*Passage shown*.
━━━━━━━━━━
It also helps if you know some history. Basic stuff, like who was the aggressor in the last war? and do you really want to hand him a complete do-over?
Otherwise, you hand out passes for mass murder and attempted genocide to one set of bad actors, while screaming outrage about moderate self-defense measures in another case. Now, that does make a mockery of justice.
Mitch "they absolutely do not see the UN as an honest broker"
Israel has even had the U.S. veto sending in UN peace keeping witnesses to the conflict. No agenda there
That is except when the UN voted for the creation of Israel. After Israel got what they manipulated that was it for the UN. In defiance since then.
And good for you Steve for signing. A bit of that too little too late but who knows how it may help
Not much action at Huffington Post having to do with this letter
http://www.huffingtonpost.com/steve-clemons/pickering-hills-sullivan_b_810822.html
http://www.liquida.com/focus/2011/01/19/united-nations-israel-iran-iraq/
Israeli diplomats boycott U.N. Security Council to protest Tel Aviv's treatment of its diplomats
Israeli diplomats boycott U.N. Security Council to protest Tel Aviv's treatment of its diplomats
Just as the Palestinians U.N. ambassador, Ryad Mansour, has begun pressing his colleagues at the U.N. to adopt a resolution criticizing Israel’s construction of settlements, Israel’s U.N. diplomats have decided to go on strike. The Israeli mission to the U.N. announced this morning that they would not attend a scheduled Security Council meeting today on the Middle
Mitch S, nothing the US tries, or more accurately does not try, influences Israeli decision making in a constructive [for peace] way. You now seem to be suggesting that the US simply jettison the UN, or working with the UN, because Israel doesn't like it or trust it.
━━━━━━━━━━
*Assigned task*. Quote the comment thread above about Israel and the UN in full, word for word.

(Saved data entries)
━━━━━━━━━━
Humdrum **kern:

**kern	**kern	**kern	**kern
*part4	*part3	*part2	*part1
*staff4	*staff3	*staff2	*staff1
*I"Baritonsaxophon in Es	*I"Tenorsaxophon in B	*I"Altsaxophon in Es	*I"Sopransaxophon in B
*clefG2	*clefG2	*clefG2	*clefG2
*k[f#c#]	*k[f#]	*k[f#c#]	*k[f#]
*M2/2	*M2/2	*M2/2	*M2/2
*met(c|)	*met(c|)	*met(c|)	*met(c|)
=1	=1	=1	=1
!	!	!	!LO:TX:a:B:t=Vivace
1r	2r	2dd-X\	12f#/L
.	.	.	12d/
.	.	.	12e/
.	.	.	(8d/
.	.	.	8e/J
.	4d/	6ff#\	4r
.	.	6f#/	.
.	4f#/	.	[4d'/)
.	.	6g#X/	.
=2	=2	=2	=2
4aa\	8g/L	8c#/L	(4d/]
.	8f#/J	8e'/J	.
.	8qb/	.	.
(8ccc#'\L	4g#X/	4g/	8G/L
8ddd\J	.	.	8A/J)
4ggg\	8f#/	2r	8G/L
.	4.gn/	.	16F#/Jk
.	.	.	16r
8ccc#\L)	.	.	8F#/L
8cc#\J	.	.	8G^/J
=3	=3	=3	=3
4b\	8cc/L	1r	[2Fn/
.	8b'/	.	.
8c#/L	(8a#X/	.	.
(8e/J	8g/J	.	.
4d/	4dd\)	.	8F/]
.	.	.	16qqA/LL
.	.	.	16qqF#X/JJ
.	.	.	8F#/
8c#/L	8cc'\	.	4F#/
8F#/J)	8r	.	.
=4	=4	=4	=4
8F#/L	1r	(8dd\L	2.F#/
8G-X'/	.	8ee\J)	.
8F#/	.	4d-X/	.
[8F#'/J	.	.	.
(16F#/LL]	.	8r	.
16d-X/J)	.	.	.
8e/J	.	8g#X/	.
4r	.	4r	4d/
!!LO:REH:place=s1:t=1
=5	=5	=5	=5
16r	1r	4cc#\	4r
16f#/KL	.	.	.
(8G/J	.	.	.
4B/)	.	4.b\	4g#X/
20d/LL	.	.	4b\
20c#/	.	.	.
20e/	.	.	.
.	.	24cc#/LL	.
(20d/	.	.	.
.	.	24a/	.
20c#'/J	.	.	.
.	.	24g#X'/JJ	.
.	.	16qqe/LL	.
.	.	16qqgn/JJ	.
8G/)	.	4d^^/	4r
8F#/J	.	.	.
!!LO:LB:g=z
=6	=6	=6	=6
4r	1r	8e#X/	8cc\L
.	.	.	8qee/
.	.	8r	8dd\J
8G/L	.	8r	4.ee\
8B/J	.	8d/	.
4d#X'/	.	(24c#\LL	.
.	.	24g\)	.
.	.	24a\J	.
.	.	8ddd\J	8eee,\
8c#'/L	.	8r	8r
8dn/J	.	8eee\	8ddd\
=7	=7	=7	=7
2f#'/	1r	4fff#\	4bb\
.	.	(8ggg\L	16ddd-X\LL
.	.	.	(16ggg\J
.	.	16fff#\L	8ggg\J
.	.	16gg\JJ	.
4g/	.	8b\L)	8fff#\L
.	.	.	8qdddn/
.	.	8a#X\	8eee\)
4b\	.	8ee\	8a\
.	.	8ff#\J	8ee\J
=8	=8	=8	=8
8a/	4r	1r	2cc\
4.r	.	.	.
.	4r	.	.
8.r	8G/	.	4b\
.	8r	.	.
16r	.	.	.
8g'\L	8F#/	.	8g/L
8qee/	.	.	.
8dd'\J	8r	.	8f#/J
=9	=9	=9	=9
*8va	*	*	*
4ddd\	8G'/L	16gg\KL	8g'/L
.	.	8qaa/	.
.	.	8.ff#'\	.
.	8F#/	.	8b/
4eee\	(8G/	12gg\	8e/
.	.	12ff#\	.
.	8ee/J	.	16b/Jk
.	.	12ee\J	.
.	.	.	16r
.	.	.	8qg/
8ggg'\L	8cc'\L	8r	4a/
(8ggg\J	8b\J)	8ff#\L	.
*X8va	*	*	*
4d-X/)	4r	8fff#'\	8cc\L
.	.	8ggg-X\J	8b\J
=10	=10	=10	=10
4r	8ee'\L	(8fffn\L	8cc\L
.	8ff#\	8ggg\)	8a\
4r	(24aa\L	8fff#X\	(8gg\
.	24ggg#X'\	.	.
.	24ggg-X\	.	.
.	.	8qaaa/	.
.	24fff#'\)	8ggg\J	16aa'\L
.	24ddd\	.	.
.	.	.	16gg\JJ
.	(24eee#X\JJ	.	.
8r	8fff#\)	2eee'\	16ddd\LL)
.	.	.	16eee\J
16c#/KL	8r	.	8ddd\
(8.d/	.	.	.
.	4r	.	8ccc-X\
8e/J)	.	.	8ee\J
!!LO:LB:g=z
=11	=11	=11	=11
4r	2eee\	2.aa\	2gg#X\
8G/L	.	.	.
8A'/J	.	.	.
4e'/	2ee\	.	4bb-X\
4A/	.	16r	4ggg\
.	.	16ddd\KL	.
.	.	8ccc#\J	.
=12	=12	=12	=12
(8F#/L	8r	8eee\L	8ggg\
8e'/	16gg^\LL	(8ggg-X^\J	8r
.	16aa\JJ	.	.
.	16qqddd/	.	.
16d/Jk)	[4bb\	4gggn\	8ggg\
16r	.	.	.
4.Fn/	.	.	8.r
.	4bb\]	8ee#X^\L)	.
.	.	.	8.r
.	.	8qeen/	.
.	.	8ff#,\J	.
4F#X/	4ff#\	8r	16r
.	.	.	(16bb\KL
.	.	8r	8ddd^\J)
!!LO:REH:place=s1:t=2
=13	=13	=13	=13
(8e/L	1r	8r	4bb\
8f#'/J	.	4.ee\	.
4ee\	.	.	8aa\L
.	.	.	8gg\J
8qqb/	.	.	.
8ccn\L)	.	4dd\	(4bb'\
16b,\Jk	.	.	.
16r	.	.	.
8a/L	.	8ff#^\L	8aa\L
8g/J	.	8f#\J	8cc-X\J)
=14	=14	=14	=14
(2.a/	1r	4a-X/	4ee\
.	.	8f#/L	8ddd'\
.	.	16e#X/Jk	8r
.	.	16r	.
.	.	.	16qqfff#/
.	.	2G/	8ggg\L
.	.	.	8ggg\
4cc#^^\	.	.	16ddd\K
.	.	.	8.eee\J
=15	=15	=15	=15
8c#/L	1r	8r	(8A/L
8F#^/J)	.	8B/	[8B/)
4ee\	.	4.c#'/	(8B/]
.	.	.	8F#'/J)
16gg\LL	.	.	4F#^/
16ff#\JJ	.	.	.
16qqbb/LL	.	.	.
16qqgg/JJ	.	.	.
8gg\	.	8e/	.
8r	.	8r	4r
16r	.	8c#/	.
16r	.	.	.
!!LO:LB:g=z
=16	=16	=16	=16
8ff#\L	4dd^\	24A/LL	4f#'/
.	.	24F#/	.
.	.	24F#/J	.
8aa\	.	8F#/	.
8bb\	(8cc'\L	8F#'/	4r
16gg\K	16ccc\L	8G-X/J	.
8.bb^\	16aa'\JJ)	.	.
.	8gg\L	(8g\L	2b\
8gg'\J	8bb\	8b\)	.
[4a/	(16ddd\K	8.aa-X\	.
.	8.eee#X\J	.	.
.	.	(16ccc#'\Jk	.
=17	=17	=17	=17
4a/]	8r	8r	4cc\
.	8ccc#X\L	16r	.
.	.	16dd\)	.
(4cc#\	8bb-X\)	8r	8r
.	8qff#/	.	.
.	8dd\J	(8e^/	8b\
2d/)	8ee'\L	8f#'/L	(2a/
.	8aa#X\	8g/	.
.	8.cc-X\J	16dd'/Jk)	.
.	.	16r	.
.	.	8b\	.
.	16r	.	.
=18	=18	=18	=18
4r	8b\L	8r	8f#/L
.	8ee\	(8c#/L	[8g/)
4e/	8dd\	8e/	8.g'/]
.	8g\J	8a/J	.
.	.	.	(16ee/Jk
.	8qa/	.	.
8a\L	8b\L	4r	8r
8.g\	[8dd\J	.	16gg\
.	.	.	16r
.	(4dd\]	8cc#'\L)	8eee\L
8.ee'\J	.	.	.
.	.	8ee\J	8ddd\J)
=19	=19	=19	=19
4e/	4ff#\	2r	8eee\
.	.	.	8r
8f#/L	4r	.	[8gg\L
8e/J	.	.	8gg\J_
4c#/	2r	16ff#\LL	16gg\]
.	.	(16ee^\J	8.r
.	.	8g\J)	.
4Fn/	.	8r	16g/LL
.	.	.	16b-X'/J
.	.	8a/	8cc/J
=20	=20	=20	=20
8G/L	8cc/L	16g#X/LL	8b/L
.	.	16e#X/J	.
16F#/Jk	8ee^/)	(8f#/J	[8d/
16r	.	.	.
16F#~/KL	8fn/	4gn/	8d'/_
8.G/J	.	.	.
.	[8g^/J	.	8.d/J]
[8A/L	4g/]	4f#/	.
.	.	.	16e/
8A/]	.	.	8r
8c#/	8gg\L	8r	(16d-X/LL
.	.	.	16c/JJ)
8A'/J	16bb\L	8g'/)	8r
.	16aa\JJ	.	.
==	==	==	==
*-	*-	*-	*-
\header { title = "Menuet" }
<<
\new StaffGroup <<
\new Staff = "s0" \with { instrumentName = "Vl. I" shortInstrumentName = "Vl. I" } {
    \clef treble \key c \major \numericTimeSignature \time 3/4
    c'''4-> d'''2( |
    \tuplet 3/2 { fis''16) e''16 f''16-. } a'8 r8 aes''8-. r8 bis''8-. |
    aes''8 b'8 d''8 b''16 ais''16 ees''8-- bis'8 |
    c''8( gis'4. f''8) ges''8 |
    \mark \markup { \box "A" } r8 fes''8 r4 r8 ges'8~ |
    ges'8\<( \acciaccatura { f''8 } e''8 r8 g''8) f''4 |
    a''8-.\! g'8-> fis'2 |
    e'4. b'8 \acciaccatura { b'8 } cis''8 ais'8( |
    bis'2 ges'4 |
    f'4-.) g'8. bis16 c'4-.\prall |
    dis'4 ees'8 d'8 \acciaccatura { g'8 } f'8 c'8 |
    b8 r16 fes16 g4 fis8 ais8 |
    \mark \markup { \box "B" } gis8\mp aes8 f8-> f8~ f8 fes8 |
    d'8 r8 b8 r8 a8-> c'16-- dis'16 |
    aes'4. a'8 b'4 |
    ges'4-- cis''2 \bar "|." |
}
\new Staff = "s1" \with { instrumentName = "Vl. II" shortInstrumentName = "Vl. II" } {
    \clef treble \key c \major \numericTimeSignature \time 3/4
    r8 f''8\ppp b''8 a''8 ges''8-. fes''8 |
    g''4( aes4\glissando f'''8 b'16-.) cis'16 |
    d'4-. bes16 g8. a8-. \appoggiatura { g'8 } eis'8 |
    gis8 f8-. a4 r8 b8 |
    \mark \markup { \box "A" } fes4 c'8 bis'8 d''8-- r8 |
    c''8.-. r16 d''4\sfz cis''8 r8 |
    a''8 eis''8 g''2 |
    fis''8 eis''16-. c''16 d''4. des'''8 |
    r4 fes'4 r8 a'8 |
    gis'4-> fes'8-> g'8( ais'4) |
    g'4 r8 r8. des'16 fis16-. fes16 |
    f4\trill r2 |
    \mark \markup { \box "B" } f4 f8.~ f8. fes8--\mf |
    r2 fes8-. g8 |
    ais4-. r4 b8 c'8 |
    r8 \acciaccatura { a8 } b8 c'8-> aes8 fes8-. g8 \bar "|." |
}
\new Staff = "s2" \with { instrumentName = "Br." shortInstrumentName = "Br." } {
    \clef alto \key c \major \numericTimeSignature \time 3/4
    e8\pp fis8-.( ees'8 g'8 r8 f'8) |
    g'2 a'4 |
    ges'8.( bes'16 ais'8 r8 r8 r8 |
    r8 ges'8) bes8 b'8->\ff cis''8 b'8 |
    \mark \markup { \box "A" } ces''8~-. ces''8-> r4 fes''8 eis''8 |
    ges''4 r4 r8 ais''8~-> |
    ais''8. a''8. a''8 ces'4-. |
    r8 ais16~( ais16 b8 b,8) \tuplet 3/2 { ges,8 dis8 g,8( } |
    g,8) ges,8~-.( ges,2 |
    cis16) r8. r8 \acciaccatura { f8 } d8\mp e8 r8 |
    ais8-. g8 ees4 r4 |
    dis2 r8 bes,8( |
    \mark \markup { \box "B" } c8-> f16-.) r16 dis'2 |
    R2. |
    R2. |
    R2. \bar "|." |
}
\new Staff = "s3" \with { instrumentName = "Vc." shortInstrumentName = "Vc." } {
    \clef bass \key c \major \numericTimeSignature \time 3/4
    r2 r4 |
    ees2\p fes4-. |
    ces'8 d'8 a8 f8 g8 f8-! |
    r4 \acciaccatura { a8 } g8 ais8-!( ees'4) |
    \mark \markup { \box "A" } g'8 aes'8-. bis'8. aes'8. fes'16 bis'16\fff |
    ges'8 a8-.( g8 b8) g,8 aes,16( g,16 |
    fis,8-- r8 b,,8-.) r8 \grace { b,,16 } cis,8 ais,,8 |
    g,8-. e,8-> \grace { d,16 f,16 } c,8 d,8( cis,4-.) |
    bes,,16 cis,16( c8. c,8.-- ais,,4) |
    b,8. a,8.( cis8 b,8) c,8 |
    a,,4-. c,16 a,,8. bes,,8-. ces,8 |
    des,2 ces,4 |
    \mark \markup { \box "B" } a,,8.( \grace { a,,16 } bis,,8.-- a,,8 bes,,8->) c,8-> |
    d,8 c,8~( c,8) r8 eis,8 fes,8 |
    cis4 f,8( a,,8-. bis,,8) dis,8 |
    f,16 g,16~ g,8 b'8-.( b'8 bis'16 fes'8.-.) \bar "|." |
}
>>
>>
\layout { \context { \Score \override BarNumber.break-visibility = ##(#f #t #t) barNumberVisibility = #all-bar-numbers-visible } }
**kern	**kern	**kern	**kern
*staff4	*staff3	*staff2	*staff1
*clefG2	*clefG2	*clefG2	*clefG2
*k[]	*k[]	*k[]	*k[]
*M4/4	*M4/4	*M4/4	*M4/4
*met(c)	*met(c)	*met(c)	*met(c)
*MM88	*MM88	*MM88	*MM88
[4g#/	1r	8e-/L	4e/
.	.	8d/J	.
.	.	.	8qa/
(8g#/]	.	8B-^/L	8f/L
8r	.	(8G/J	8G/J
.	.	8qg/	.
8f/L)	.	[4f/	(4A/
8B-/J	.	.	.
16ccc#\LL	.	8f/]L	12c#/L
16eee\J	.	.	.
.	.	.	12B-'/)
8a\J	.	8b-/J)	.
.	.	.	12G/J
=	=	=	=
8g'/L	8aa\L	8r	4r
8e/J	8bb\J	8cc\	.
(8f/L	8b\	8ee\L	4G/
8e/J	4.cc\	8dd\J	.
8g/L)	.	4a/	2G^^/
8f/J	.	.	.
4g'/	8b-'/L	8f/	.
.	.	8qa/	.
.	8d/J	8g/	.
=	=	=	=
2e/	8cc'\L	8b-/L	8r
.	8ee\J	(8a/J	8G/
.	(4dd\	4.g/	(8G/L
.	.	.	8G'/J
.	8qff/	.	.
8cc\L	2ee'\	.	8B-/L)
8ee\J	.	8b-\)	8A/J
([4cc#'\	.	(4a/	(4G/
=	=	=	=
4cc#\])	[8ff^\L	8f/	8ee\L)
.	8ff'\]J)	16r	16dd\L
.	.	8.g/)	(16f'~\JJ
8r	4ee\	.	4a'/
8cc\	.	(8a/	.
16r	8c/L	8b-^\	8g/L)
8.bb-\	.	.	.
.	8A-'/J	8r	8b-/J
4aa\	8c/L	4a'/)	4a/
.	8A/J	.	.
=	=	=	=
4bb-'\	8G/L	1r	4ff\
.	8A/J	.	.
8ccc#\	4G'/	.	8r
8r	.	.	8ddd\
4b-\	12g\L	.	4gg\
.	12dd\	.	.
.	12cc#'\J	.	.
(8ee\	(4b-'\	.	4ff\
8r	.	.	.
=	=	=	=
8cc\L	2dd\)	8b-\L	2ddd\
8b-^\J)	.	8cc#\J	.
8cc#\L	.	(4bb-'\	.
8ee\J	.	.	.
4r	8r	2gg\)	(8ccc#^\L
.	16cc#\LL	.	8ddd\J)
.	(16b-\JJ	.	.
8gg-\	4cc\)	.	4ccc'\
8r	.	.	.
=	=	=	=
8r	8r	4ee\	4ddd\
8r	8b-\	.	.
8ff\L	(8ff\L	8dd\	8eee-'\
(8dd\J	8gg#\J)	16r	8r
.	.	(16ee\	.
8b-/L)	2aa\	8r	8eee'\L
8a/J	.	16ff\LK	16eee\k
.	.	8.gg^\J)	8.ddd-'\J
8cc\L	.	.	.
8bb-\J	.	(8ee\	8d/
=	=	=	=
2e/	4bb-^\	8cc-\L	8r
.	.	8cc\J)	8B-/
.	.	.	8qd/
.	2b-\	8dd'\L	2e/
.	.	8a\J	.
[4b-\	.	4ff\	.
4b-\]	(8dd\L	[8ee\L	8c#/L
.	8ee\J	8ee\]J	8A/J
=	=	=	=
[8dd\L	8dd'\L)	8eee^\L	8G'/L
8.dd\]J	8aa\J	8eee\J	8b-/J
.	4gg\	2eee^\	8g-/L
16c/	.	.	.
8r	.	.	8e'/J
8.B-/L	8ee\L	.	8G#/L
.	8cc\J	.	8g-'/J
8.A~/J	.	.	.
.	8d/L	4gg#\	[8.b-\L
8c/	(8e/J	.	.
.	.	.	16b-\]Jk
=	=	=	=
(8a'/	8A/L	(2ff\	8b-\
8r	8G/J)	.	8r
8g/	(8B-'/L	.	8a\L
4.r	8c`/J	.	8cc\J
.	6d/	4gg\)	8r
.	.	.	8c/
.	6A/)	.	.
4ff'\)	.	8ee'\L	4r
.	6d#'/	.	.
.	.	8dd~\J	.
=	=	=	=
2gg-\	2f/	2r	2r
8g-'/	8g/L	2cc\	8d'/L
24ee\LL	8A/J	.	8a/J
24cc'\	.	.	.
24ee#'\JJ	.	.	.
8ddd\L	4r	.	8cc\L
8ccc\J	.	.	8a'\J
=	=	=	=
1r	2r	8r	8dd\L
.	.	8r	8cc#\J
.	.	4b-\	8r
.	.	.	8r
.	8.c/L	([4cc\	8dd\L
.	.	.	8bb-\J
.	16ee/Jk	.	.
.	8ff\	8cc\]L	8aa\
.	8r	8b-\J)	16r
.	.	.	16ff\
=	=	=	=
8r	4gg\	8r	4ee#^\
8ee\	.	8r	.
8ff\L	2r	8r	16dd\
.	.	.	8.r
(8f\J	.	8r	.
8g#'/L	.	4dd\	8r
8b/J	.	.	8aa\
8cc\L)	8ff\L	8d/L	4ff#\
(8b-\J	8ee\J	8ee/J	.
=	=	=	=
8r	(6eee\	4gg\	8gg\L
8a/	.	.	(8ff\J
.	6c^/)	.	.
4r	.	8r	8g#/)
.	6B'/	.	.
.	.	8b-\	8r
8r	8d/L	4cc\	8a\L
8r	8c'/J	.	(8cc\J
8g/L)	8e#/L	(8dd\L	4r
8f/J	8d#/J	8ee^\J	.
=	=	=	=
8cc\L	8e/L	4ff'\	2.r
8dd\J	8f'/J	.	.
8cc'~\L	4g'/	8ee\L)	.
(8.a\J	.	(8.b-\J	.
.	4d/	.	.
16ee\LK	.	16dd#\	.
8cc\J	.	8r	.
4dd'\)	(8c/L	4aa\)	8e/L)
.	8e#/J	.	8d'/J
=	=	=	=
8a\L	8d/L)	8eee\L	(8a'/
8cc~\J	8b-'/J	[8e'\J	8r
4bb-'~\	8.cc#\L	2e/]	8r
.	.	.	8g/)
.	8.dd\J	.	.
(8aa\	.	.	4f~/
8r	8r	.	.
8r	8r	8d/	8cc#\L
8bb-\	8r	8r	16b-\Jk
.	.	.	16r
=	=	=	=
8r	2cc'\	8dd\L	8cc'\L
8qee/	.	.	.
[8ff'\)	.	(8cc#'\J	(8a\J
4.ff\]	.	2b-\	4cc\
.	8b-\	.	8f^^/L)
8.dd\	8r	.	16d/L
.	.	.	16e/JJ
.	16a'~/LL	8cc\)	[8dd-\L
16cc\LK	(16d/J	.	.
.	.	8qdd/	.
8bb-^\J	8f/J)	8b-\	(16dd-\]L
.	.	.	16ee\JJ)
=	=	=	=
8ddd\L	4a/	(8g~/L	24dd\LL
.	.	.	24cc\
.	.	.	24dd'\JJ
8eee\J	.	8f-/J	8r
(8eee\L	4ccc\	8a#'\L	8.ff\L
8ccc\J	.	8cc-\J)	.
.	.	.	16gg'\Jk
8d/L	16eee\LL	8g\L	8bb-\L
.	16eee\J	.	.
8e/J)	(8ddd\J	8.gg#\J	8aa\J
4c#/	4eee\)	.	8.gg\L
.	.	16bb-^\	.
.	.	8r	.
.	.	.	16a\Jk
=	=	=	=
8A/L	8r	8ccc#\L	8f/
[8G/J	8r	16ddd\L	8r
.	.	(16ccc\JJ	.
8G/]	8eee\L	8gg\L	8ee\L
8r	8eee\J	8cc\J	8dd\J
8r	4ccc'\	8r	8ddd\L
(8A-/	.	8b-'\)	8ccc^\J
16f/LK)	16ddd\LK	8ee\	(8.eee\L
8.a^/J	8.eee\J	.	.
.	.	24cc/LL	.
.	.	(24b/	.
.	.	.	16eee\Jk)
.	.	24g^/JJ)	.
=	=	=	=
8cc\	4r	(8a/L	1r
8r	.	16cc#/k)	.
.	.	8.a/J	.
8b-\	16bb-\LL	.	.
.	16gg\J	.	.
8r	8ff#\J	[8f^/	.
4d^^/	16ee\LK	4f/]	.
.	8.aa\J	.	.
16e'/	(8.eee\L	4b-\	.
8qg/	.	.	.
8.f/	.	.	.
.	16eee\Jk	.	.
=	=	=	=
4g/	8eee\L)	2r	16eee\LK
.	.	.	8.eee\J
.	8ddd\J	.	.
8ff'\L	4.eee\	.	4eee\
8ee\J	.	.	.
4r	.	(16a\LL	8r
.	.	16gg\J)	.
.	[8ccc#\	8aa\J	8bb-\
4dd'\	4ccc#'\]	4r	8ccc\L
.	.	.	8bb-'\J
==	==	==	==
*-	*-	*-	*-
━━━━━━━━━━
*Worked solution*.
It also helps if you know some history. Basic stuff, like who was the aggressor in the last war? and do you really want to hand him a complete do-over?
Otherwise, you hand out passes for mass murder and attempted genocide to one set of bad actors, while screaming outrage about moderate self-defense measures in another case. Now, that does make a mockery of justice.
Mitch "they absolutely do not see the UN as an honest broker"
Israel has even had the U.S. veto sending in UN peace keeping witnesses to the conflict. No agenda there
That is except when the UN voted for the creation of Israel. After Israel got what they manipulated that was it for the UN. In defiance since then.
And good for you Steve for signing. A bit of that too little too late but who knows how it may help
Not much action at Huffington Post having to do with this letter
http://www.huffingtonpost.com/steve-clemons/pickering-hills-sullivan_b_810822.html
http://www.liquida.com/focus/2011/01/19/united-nations-israel-iran-iraq/
Israeli diplomats boycott U.N. Security Council to protest Tel Aviv's treatment of its diplomats
Israeli diplomats boycott U.N. Security Council to protest Tel Aviv's treatment of its diplomats
Just as the Palestinians U.N. ambassador, Ryad Mansour, has begun pressing his colleagues at the U.N. to adopt a resolution criticizing Israel’s construction of settlements, Israel’s U.N. diplomats have decided to go on strike. The Israeli mission to the U.N. announced this morning that they would not attend a scheduled Security Council meeting today on the Middle
Mitch S, nothing the US tries, or more accurately does not try, influences Israeli decision making in a constructive [for peace] way. You now seem to be suggesting that the US simply jettison the UN, or working with the UN, because Israel doesn't like it or trust it.